**Short problem**
Please repeat the entries below exactly, from the line that contains "scientific name: Luzula gigantea" through the final line, including both.

[Lines of data]
* * *

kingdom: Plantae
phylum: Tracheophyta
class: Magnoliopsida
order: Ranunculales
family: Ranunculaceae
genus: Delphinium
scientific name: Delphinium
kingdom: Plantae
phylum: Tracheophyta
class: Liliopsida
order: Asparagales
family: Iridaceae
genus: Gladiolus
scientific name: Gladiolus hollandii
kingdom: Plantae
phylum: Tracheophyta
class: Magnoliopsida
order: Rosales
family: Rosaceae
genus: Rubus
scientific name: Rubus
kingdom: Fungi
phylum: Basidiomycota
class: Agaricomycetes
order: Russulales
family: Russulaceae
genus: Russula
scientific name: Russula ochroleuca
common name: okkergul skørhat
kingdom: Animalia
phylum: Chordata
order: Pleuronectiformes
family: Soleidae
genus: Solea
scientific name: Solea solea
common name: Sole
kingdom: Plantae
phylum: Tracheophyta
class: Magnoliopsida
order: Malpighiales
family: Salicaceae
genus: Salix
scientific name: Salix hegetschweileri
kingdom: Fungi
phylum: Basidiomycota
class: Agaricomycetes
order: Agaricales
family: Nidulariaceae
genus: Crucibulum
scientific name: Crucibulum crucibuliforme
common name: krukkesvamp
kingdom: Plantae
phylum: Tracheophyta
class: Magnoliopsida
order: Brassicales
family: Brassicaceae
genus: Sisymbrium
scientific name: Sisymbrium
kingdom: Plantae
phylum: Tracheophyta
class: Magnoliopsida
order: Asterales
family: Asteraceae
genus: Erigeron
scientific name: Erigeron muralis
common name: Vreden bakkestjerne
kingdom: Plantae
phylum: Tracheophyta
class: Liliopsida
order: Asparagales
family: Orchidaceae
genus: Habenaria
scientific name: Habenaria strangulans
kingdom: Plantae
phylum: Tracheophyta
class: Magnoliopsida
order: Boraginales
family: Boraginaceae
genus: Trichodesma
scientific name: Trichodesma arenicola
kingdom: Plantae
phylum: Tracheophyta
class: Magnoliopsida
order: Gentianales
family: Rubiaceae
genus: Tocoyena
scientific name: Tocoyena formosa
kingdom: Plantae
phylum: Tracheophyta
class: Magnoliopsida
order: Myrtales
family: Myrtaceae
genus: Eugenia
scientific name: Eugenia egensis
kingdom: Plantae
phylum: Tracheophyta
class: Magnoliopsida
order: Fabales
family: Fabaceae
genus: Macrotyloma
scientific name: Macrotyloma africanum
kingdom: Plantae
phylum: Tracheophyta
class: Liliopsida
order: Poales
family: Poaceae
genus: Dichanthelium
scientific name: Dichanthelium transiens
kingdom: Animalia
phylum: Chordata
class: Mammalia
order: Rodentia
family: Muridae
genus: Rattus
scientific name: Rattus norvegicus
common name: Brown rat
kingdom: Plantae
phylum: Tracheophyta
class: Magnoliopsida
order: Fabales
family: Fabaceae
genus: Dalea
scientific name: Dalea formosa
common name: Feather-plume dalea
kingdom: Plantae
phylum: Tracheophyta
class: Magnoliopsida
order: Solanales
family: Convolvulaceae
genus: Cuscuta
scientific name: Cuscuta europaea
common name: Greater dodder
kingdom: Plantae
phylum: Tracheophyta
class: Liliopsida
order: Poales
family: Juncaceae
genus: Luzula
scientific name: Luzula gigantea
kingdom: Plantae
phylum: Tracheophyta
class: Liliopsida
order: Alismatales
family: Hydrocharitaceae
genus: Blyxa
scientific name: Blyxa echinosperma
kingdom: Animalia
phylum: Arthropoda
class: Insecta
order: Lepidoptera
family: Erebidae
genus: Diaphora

* * *

**Response to the exercise**
scientific name: Luzula gigantea
kingdom: Plantae
phylum: Tracheophyta
class: Liliopsida
order: Alismatales
family: Hydrocharitaceae
genus: Blyxa
scientific name: Blyxa echinosperma
kingdom: Animalia
phylum: Arthropoda
class: Insecta
order: Lepidoptera
family: Erebidae
genus: Diaphora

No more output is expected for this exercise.